╭─ RECORD EXTRACTS

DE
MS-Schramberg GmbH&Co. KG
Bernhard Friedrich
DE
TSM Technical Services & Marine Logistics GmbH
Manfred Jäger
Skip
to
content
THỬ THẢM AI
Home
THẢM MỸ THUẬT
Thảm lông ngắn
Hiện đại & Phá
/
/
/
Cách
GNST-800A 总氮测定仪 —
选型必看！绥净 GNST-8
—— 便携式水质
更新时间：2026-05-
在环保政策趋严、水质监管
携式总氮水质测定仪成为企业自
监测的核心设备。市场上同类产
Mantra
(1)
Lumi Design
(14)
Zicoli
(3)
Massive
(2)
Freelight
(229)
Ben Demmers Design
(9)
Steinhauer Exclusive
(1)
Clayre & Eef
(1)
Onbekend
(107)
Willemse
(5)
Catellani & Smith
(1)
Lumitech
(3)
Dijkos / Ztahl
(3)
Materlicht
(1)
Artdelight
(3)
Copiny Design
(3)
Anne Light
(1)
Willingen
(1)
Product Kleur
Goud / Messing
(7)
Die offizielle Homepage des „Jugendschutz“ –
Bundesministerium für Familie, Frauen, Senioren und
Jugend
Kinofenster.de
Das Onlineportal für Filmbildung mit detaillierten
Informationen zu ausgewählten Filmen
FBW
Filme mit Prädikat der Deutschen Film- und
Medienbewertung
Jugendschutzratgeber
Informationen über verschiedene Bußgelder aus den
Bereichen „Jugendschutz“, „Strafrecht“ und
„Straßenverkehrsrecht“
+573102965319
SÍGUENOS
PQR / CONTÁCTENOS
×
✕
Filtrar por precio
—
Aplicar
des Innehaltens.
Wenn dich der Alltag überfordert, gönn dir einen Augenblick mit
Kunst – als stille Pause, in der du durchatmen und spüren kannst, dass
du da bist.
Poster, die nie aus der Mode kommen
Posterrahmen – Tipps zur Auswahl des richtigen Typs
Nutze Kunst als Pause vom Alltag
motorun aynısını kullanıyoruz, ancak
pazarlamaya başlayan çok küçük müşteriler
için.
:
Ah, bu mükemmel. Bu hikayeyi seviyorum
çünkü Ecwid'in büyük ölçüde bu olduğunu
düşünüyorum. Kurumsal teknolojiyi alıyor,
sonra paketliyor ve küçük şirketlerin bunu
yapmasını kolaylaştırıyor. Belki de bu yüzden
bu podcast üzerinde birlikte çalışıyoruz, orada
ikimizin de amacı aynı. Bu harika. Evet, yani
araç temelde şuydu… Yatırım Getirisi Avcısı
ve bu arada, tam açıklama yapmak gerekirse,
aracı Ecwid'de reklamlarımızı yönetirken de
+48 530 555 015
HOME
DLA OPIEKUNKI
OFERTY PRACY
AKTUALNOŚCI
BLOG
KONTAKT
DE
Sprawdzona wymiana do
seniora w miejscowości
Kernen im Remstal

╰─

→ WORK ORDER: Search the material for the string "Alltag" and return each line that has it.

→ EXERCISE SOLUTION:
Wenn dich der Alltag überfordert, gönn dir einen Augenblick mit
Nutze Kunst als Pause vom Alltag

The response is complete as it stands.